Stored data

Content starts

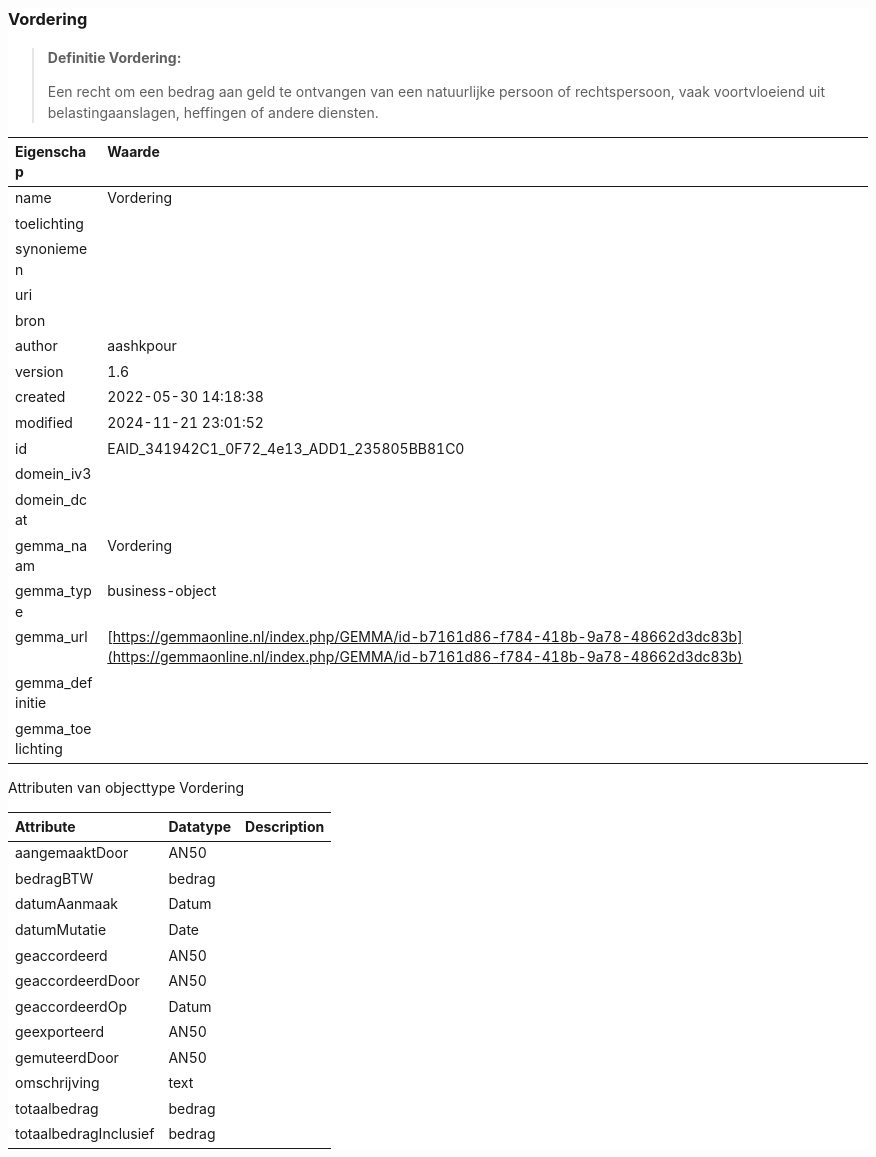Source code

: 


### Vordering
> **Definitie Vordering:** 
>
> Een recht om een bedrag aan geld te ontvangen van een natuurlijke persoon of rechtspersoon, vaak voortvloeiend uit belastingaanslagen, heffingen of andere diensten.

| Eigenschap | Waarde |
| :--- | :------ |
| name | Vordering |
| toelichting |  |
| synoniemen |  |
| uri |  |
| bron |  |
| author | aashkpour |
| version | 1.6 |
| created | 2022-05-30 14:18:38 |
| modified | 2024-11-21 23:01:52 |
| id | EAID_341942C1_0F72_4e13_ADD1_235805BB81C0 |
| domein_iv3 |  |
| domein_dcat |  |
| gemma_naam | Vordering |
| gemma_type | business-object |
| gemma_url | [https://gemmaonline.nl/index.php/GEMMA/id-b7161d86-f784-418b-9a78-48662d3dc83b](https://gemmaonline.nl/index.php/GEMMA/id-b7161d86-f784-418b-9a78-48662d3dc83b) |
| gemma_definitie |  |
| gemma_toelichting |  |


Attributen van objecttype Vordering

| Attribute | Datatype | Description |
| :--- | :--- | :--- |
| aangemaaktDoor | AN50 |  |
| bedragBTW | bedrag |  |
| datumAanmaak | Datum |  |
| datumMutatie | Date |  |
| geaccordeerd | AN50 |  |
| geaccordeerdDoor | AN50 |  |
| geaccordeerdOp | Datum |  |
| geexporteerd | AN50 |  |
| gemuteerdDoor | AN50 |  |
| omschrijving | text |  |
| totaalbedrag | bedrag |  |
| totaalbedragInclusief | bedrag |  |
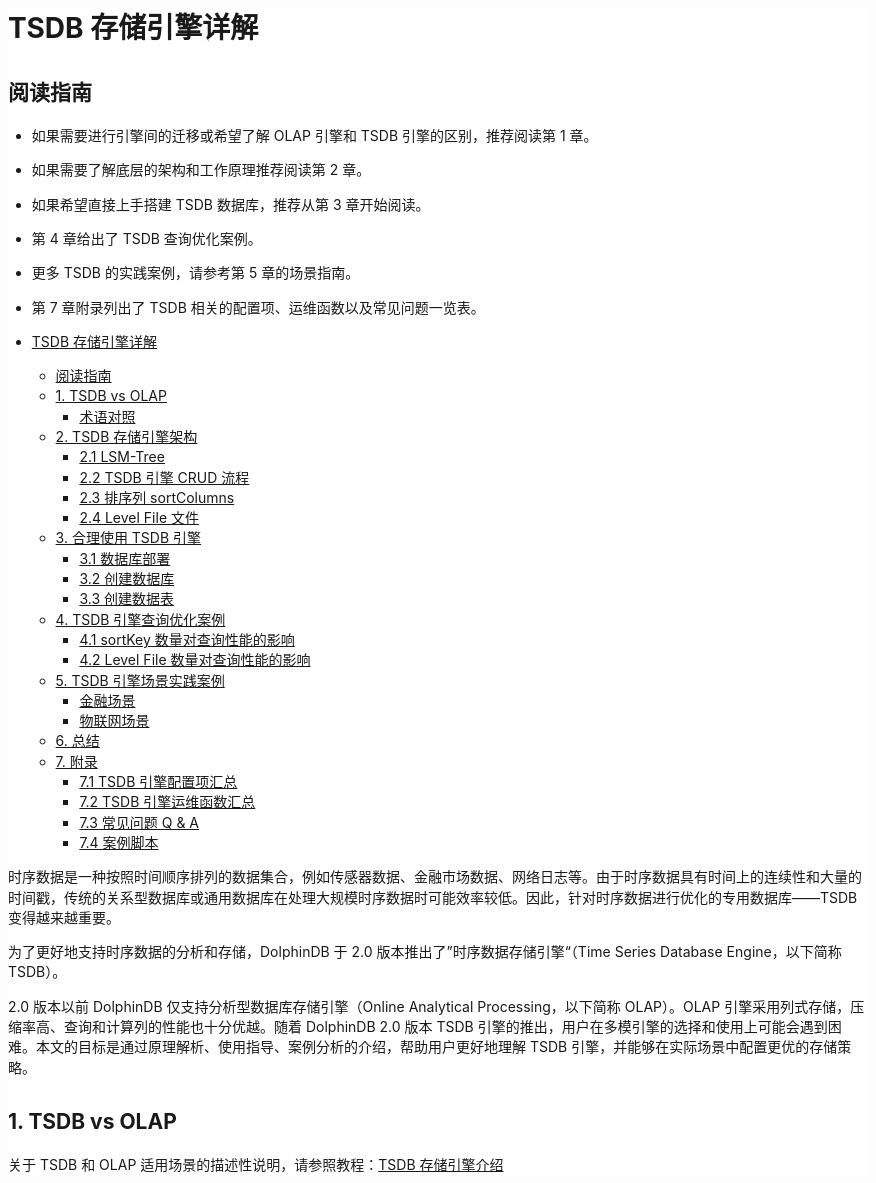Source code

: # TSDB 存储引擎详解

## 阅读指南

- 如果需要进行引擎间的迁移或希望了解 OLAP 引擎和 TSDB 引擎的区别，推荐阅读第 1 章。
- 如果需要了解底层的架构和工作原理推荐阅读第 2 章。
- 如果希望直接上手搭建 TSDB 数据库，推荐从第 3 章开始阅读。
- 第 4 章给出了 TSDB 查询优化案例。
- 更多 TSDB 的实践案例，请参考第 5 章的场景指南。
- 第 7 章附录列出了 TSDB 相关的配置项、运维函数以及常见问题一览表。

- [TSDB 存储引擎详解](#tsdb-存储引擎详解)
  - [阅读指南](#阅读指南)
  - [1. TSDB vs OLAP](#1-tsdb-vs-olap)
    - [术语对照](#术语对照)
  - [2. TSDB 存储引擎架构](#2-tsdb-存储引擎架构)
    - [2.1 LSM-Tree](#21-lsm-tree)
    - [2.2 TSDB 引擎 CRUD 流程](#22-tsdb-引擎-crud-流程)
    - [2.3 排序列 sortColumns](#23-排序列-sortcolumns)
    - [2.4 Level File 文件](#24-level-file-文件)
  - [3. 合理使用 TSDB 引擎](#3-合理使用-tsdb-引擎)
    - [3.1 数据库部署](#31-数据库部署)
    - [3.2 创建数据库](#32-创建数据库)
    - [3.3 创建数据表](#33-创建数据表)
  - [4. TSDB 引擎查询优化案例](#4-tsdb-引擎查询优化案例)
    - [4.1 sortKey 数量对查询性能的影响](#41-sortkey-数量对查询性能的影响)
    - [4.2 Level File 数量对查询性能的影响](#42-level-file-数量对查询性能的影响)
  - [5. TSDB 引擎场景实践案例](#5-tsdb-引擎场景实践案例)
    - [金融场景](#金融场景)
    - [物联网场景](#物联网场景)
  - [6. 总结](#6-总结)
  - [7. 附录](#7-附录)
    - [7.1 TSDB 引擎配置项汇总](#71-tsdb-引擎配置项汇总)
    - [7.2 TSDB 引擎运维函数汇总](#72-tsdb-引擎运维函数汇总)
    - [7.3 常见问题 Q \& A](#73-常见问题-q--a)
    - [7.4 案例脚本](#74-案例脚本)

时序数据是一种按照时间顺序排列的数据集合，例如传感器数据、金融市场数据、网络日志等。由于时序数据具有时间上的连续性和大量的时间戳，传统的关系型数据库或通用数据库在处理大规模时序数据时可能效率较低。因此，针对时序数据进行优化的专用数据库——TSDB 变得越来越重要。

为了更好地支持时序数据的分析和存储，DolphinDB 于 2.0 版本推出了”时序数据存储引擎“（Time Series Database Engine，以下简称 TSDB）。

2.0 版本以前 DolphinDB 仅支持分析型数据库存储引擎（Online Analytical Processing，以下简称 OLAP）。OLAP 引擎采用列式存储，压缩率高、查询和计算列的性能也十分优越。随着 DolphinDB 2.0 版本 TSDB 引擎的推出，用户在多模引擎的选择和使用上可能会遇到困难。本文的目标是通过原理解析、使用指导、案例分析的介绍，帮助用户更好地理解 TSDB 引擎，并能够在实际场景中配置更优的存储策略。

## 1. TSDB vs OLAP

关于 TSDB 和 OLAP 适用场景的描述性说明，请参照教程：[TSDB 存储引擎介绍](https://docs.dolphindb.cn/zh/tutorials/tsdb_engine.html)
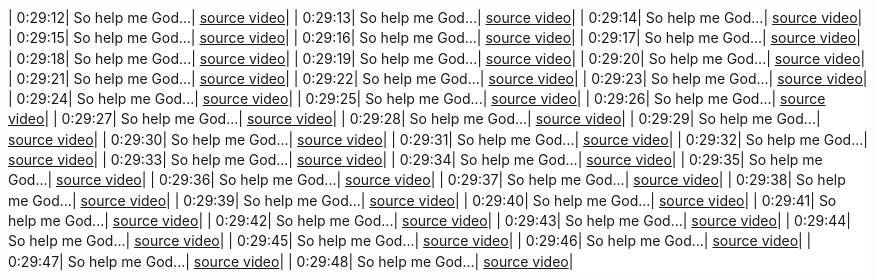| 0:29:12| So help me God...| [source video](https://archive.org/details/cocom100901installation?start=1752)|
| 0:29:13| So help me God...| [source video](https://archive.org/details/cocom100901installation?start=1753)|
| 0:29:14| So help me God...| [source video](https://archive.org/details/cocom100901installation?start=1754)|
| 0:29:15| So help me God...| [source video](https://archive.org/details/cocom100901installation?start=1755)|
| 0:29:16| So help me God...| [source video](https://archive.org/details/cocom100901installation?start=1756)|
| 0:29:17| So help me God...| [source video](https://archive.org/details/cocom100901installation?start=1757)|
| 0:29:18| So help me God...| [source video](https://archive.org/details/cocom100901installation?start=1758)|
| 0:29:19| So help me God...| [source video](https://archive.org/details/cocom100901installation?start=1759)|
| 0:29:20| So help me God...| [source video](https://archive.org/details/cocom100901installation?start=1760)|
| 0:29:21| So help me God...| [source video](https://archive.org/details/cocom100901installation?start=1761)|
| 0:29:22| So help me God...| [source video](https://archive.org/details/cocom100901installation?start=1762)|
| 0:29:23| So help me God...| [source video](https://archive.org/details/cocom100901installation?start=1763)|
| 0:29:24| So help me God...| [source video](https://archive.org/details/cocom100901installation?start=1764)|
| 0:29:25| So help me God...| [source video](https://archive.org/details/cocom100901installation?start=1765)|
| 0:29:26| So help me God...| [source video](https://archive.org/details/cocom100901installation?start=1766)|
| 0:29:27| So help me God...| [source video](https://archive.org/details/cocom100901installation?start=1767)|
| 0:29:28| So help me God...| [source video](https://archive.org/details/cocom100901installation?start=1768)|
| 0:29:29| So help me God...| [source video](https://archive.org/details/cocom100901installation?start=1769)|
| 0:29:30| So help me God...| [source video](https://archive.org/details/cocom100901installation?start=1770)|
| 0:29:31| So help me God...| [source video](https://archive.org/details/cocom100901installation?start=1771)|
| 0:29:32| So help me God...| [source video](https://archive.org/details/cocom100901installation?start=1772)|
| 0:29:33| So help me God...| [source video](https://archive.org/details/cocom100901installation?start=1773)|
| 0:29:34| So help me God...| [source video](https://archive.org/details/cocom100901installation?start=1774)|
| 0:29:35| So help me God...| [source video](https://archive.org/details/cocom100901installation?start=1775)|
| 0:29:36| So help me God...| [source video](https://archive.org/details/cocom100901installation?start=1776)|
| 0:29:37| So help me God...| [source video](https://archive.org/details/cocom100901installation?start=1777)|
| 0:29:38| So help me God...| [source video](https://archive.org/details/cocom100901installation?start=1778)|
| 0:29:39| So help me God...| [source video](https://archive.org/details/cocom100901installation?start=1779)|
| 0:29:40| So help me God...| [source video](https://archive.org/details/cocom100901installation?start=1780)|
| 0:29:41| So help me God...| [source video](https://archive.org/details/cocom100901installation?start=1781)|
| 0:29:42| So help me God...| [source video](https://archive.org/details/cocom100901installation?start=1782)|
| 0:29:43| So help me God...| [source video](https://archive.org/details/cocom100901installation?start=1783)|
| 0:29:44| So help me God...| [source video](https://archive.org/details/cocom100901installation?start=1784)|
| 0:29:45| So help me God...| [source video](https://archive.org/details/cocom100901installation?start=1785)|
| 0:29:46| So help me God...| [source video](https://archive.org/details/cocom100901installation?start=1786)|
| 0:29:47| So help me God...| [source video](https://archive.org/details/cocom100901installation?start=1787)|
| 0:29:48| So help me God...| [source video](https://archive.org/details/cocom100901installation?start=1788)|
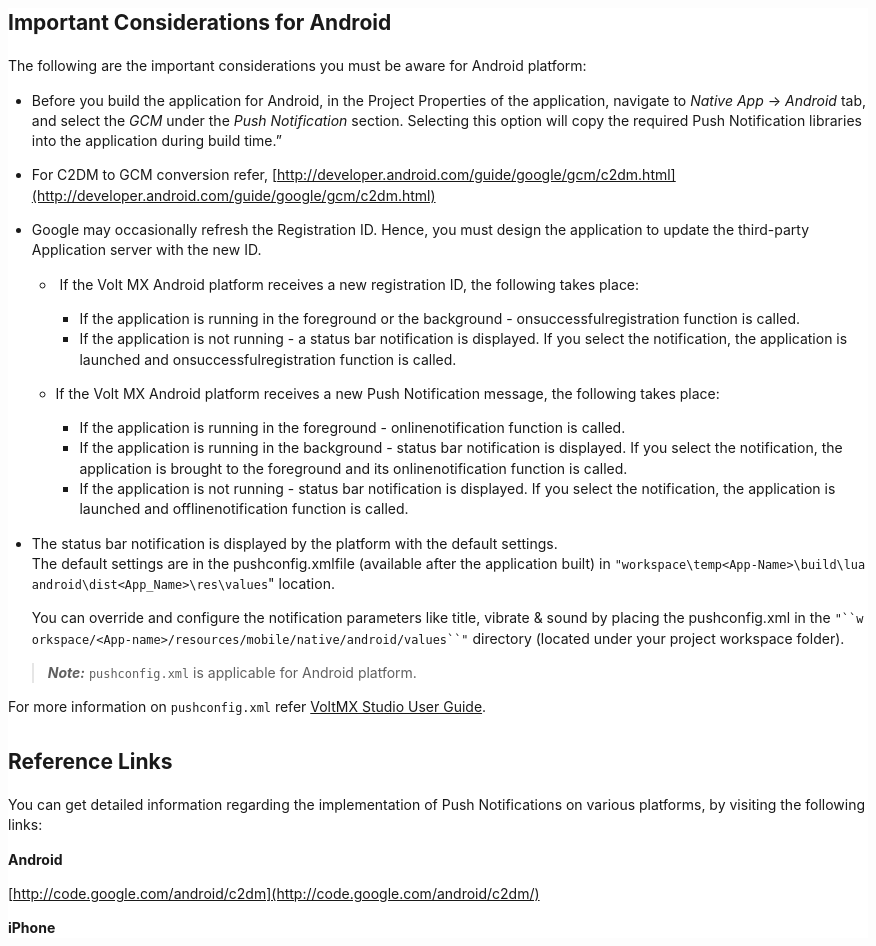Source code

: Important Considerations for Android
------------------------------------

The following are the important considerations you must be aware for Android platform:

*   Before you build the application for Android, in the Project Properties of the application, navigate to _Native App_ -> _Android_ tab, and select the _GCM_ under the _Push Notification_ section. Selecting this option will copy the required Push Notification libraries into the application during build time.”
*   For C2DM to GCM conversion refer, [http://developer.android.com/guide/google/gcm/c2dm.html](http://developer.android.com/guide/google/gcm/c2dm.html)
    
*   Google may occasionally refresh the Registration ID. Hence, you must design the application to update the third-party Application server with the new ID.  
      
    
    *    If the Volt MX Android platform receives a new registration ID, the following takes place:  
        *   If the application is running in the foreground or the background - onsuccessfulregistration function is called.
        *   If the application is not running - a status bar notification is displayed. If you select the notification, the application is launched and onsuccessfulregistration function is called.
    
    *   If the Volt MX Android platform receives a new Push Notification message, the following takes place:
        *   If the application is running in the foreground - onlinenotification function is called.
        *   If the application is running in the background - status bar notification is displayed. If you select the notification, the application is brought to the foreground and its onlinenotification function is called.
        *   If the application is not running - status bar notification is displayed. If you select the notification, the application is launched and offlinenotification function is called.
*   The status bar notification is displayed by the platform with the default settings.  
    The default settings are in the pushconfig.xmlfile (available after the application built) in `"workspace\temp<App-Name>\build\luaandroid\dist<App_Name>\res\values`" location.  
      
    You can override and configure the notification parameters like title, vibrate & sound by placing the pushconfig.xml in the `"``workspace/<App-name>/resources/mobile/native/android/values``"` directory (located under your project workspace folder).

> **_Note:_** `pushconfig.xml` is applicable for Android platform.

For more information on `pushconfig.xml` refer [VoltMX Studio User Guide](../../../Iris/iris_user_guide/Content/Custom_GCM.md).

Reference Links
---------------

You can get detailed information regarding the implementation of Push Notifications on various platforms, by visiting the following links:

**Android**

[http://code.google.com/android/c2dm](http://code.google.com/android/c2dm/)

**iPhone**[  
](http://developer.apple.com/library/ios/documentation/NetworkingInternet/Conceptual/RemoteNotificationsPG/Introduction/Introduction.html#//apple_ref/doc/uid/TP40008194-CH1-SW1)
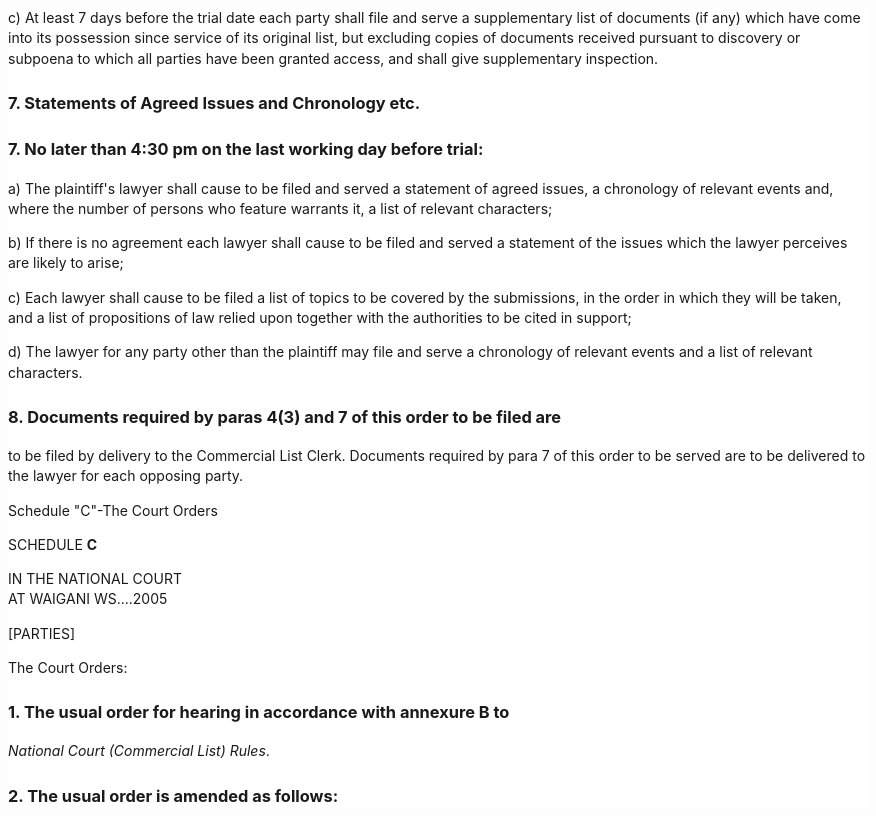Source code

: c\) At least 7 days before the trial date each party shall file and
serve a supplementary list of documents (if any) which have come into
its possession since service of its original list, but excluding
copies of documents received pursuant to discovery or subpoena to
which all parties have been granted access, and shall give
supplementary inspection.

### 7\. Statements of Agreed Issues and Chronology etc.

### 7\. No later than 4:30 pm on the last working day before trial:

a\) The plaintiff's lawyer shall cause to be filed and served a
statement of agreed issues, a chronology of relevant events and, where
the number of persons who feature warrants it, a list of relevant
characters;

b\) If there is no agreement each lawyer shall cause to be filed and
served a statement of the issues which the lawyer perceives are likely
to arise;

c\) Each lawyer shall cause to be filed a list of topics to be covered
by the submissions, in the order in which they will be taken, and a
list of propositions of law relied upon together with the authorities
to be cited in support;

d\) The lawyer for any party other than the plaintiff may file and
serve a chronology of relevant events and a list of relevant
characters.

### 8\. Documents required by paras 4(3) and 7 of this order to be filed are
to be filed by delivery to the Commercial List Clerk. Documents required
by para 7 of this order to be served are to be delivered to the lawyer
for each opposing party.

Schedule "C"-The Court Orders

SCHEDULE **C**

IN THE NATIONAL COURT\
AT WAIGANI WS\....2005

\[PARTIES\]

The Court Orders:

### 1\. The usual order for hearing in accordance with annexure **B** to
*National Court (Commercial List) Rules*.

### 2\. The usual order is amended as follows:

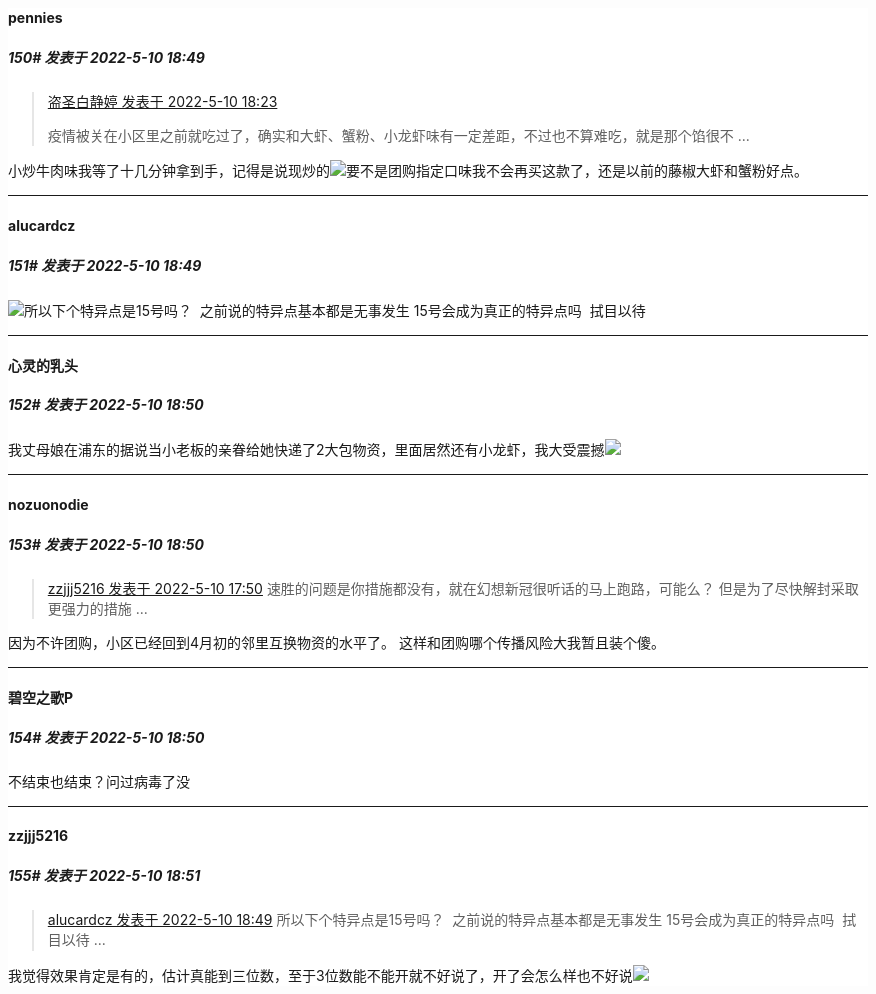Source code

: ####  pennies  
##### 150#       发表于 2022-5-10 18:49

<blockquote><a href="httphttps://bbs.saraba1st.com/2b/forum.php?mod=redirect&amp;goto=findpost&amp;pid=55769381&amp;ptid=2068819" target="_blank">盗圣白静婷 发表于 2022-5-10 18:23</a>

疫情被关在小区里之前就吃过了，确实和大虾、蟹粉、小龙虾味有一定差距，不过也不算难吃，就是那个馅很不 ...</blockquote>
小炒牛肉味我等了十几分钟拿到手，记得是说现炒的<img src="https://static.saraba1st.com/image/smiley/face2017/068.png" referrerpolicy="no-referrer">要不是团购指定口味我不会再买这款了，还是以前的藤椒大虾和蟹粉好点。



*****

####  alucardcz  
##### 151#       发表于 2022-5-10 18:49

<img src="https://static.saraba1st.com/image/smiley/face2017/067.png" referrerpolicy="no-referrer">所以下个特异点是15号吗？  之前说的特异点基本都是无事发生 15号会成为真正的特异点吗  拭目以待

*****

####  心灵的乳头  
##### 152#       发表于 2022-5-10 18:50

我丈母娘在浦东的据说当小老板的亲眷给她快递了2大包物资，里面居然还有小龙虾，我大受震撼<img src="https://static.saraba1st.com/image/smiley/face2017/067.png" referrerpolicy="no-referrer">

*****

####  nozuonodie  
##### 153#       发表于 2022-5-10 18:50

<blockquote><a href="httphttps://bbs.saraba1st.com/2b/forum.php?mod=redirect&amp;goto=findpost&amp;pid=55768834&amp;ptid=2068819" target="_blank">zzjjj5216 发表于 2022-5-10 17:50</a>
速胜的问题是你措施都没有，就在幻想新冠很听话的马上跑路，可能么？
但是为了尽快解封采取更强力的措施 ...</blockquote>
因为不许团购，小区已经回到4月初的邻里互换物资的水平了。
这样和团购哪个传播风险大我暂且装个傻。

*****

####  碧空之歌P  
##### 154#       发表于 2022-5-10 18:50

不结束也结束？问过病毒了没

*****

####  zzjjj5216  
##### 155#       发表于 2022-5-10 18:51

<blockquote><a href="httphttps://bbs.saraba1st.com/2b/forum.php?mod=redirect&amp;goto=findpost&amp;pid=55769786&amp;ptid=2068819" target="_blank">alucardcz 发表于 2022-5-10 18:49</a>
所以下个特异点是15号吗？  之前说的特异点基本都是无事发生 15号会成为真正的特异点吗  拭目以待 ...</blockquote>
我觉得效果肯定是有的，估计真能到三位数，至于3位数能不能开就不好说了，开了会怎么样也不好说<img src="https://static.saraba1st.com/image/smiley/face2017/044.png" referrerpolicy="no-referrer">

Content ends

Reproduce, word for word, the lines of the records starting at the line that contains "The following are" and stopping after the line that contains "and onsuccessfulregistration function is called.".

> **Solved exercise**:
The following are the important considerations you must be aware for Android platform:

*   Before you build the application for Android, in the Project Properties of the application, navigate to _Native App_ -> _Android_ tab, and select the _GCM_ under the _Push Notification_ section. Selecting this option will copy the required Push Notification libraries into the application during build time.”
*   For C2DM to GCM conversion refer, [http://developer.android.com/guide/google/gcm/c2dm.html](http://developer.android.com/guide/google/gcm/c2dm.html)
    
*   Google may occasionally refresh the Registration ID. Hence, you must design the application to update the third-party Application server with the new ID.  
      
    
    *    If the Volt MX Android platform receives a new registration ID, the following takes place:  
        *   If the application is running in the foreground or the background - onsuccessfulregistration function is called.
        *   If the application is not running - a status bar notification is displayed. If you select the notification, the application is launched and onsuccessfulregistration function is called.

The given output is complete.